§ **GIVEN PASSAGE**:
Nevertheless, the book’s release is important as a political and cultural event, because it marks the first large-scale recognition — implicit or explicit — by many of the most important American Jewish pundits that there was a Nakba, and that part of any peace will necessitate Israel coming to peace with its past treatment of Palestinians, as well as with those who are alive today.  Shavit is unusual: a dove on the past, but a hawk today.  This contrasts with a Palestinian intellectual in a seminar I organized who asserted he is a moderate on making peace but a radical on the past.  In other words, he recognizes fully that Palestinians will not get their land back nor return to today’s Israel, but that some recognition of what happened in 1948 is absolutely essential for him.  Israel gets most of the land but the Palestinians get to keep most of their history.

 

That, I think, may be the most we can hope for.  And Ari Shavit’s book, almost completely unwittingly, may have helped to move that forward.  I will be writing more about what seems to be the increasing Nakba awareness among American Jews, and how it is a positive (and pro-Israel!) development.

By | 2014-01-05T02:38:00-05:00 January 5th, 2014|Blog|10 Comments

10 Comments

  1. Ira January 5, 2014 at 5:17 am - Reply

    Thanks again Paul for another intelligent and insightful column.

  2. Anonymous January 5, 2014 at 12:02 pm - Reply

    The 972mag’s takedown of Shavit’s chronic drama of “now is the time” is eerily close to that of this takedown of Tom Friedman and “the next six months will decide”. They must have attended the same writing seminar.

    http://en.wikipedia.org/wiki/Friedman_Unit

  3. daveed in Princeton January 6, 2014 at 4:50 am - Reply

    Paul, Shavit is not that unusual in being a dove on the past, but a hawk today. Other prominent members of this group include “new” historian Benny Morris, who also has written about the Lydda expulsion in 1948 in Operation Dani, and former Shalom Achshav member and current Minister of Intelligence and Strategic Affairs Yuval Steinitz.

  4. Ralph Seliger January 6, 2014 at 2:09 pm - Reply

    It’s fine and proper that there be more recognition of Israel’s role in the Nakba. But this would be more likely, and more accurate, if such recognition includes Palestinian acknowledgment of their side’s historical wrongs: rejecting the UN’s partition resolution in Nov. 1947 and then immediately launching a wave of attacks against the Jews of Palestine, which included a months’ long siege of Jerusalem.

    I dare say that peace would be advanced if both sides acknowledged this more complex truth. Otherwise, I think that laying blame for the Nakba should mostly be left for writers and historians, lest debates about history undermine a more peaceful future.

  5. Paul L. Scham January 6, 2014 at 4:30 pm - Reply

    Thanks for the comments,as always.

    Daveed, you’re right about Morris but I don’t think Steinitz accepts Morris’s or Shavit’s view of the past. But it’s an unusual position; I’ll think about its implications.

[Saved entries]
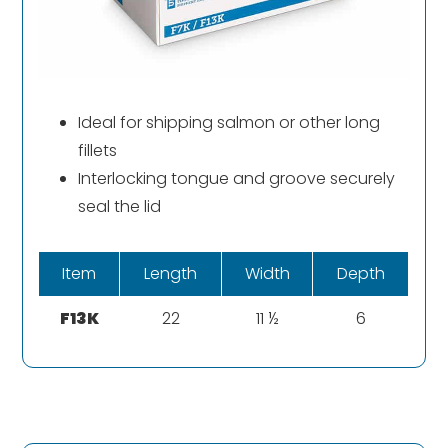
Ideal for shipping salmon or other long
fillets
Interlocking tongue and groove securely
seal the lid
Item
Length
Width
Depth
F13K
22
11 ½
6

§ **WORK ITEM**: Extend the blog post on Ari Shavit's book and Nakba awareness, including its comment thread, starting after its final sentence.

§ **RESPONSE FOR THIS EXERCISE**:
    Ralph, my point is that the Nakba is NOT history for Palestinians; it’s a current issue that they feel have to be dealt with in any final settlement. I’m not supporting that; I’m reporting what I see. You talk about a pragmatic process of recognizing mistakes and current realities and moving on; in my view that simply won’t work. I suggest you discuss it with some Palestinians; moderate ones who fully accept a two-state solution, and see if they feel they can do what you suggest. My experience over many years suggests otherwise, which is why I’ve emphasized narratives and why I said, only partially tongue in cheek; Israel will get most of the land but the Palestinians will have to get to keep their history.

  6. irwinwall@gmail.com January 6, 2014 at 4:42 pm - Reply

    Excellent discussion of a very important book; it is not a history or an analysis, it is a statement of where popular understanding of the conflict is and is going. Frank recognition of what was necessary to the creation of Israel must be assimilated as part of the nation’s past; 1948 cannot be undone any more than World War II, of which it was part. However, 1967 can be and must be undone; moreover the demographics dictate that it must be.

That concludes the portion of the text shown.